▶ Task item
Below, locate the line that contains "ist mit Risiken". Repeat exactly from that line to the line that contains "må du være satt opp på minimum 7,5 timers", inclusive, leaving out the pictures.

▶ Material shown
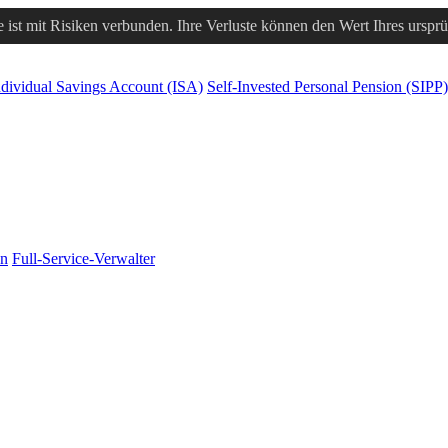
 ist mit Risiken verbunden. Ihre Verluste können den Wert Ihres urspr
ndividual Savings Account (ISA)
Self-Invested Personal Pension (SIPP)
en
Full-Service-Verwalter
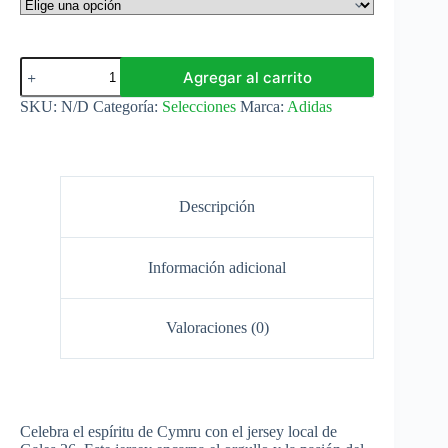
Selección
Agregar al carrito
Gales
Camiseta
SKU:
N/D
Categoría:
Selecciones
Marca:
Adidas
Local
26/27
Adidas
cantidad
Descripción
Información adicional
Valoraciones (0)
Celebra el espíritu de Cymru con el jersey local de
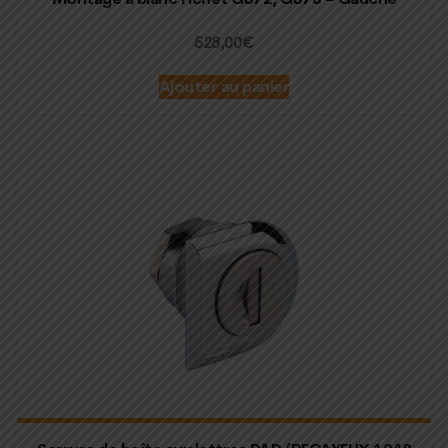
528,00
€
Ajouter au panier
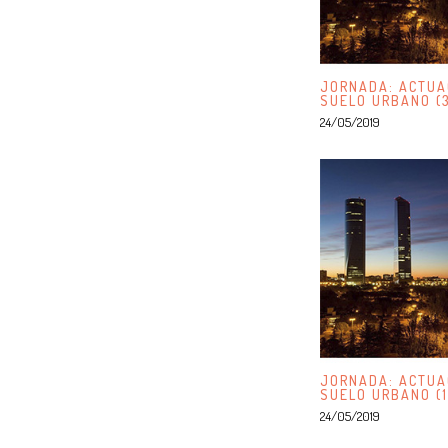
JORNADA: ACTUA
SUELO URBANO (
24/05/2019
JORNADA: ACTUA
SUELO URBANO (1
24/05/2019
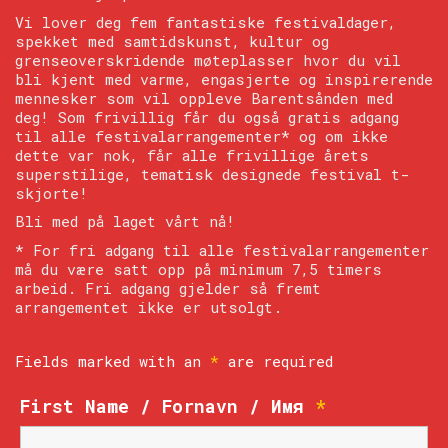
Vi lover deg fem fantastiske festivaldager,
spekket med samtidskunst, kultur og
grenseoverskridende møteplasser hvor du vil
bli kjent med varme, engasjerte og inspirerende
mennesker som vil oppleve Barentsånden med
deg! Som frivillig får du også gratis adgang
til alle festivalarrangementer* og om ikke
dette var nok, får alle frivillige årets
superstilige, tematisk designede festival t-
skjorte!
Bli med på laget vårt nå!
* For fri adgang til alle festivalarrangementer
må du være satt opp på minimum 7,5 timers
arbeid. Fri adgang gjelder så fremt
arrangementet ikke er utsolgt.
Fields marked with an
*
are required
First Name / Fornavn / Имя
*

---

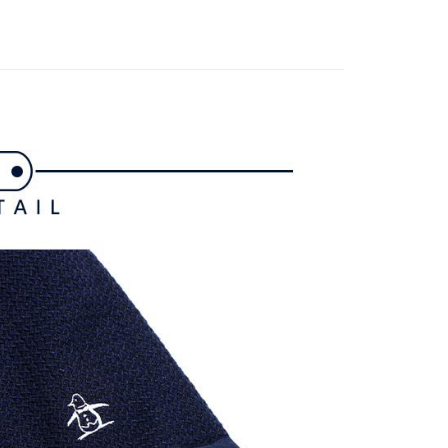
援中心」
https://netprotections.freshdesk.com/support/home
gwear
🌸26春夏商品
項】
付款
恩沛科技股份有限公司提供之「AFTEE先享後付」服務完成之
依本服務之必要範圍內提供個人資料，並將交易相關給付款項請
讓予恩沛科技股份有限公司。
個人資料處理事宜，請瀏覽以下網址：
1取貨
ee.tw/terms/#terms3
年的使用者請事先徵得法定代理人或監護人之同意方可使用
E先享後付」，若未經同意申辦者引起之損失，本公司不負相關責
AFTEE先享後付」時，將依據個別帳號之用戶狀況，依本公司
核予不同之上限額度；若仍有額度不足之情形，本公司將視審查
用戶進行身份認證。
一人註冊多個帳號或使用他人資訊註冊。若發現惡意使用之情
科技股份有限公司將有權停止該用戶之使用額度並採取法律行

▶ Task answer
 ist mit Risiken verbunden. Ihre Verluste können den Wert Ihres urspr
ndividual Savings Account (ISA)
Self-Invested Personal Pension (SIPP)
en
Full-Service-Verwalter
Selección
Agregar al carrito
Gales
Camiseta
SKU:
N/D
Categoría:
Selecciones
Marca:
Adidas
Local
26/27
Adidas
cantidad
Descripción
Información adicional
Valoraciones (0)
Celebra el espíritu de Cymru con el jersey local de
528,00
€
Ajouter au panier
JORNADA: ACTUA
SUELO URBANO (
24/05/2019
JORNADA: ACTUA
SUELO URBANO (1
24/05/2019
Vi lover deg fem fantastiske festivaldager,
spekket med samtidskunst, kultur og
grenseoverskridende møteplasser hvor du vil
bli kjent med varme, engasjerte og inspirerende
mennesker som vil oppleve Barentsånden med
deg! Som frivillig får du også gratis adgang
til alle festivalarrangementer* og om ikke
dette var nok, får alle frivillige årets
superstilige, tematisk designede festival t-
skjorte!
Bli med på laget vårt nå!
* For fri adgang til alle festivalarrangementer
må du være satt opp på minimum 7,5 timers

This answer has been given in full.